The, ‘National Register of Accredited Landlords’ was launched by the National Landlords Association’s (NLA) CEO Richard Lambert at the at the Chartered Institute of Housing’s yearly South West Conference.

 

Accreditation

Although the scheme is voluntary, the NLA insist that their register will give tenants the chance to see if their landlord is part of any accredited organisation. The NLA also stated that their scheme, ‘aims to raise the profile of accreditation and highlight those who are committed to best practice.’[1]

 

Additionally, the NLA has a vision that by the year 2020, all of their members will become accredited to a recognised scheme. This outlook has been brilliantly branded their, ‘2020 Vision.’

 

At present the NLA work with 58,000 private landlords and have 27,000 cash paying members. Their CEO Richard Lambert believes that, ‘accreditation is a badge of knowledge that landlords should shout about.’ As such, he feels that tenants should be encouraged to, ‘check their prospective landlord and find out whether they have reached accredited status.’[2]

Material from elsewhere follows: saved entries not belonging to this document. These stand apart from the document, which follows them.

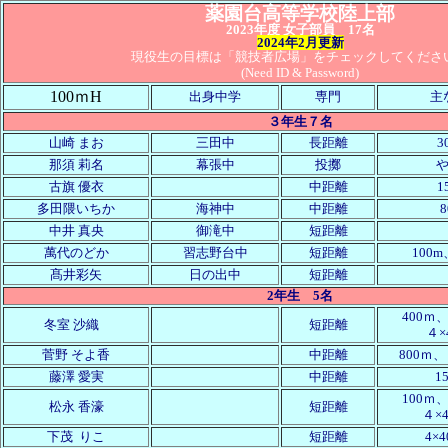
薬園台高等学校陸上部
2023
年度
女子
部員
17名
2024年2月更新
現役生の目標は「競技者広場」をチェックしてくださ
(Need ID & Password)
100ｍH
出身中学
専門
主
３年生７名
山崎 まお
三田中
長距離
3
那須 莉名
幕張中
投擲
古旗 優衣
中距離
1
多田隈いちか
海神中
中距離
8
中井 真央
御滝中
短距離
萬代のどか
習志野台中
短距離
100m
髙井彩矢
日の出中
短距離
2年生 5名
400ｍ、
冬室 沙織
短距離
４×
菅野 そよ香
中距離
800ｍ、
藤澤
愛実
中距離
1
100ｍ、
松永 香濠
短距離
４×
下茂 りこ
短距離
4×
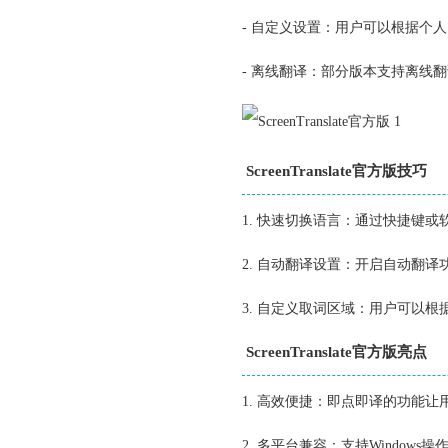
- 自定义设置：用户可以根据个
- 离线翻译：部分版本支持离线
ScreenTranslate官方版技巧
1. 快速切换语言：通过快捷键
2. 自动翻译设置：开启自动翻
3. 自定义取词区域：用户可以
ScreenTranslate官方版亮点
1. 高效便捷：即点即译的功能
2. 多平台兼容：支持Window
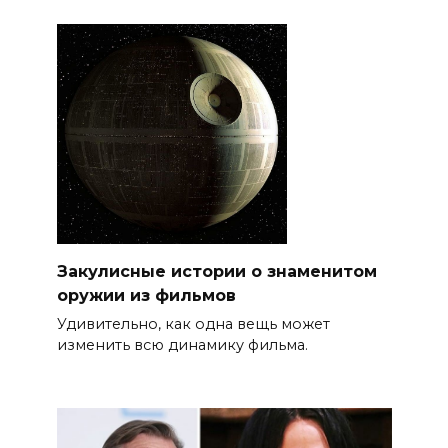
Закулисные истории о знаменитом
оружии из фильмов
Удивительно, как одна вещь может
изменить всю динамику фильма.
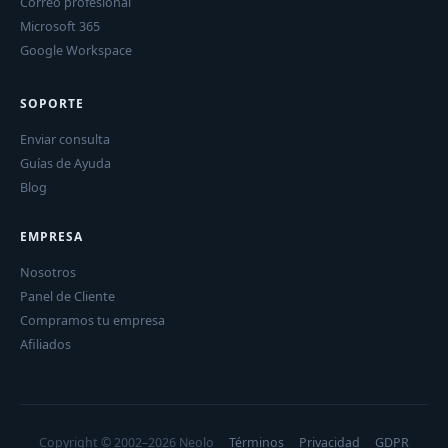
Correo profesional
Microsoft 365
Google Workspace
SOPORTE
Enviar consulta
Guías de Ayuda
Blog
EMPRESA
Nosotros
Panel de Cliente
Compramos tu empresa
Afiliados
Copyright © 2002–2026 Neolo
Términos
Privacidad
GDPR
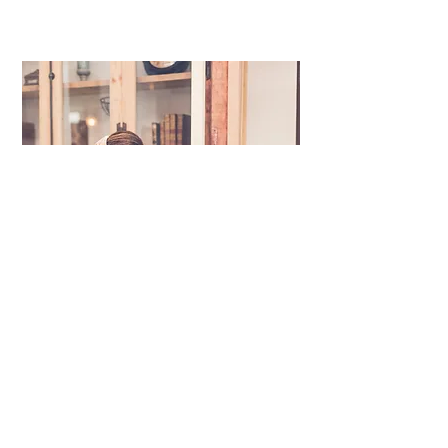
Eva Iglesias
Wp Bodas Colorín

New scheme promotes landlord accreditation

New scheme promotes landlord accreditation

 

Mr Lambert suggests that there is, ‘more pressure on improving standards in the private rented sector than ever before.’ He wants the NLA to, ‘lead the way for landlords to become accredited,’ something that he sees as a huge challenge as at present, there is, ‘no fundamental need to do so.’[3]

 

Furthermore, Lambert is looking to change the opinion of landlords for the better, as he feels that, ‘too often the landlord community is unfairly tarred with the brush of illegality,’ something that, ‘isn’t an accurate picture of private renting.’[4]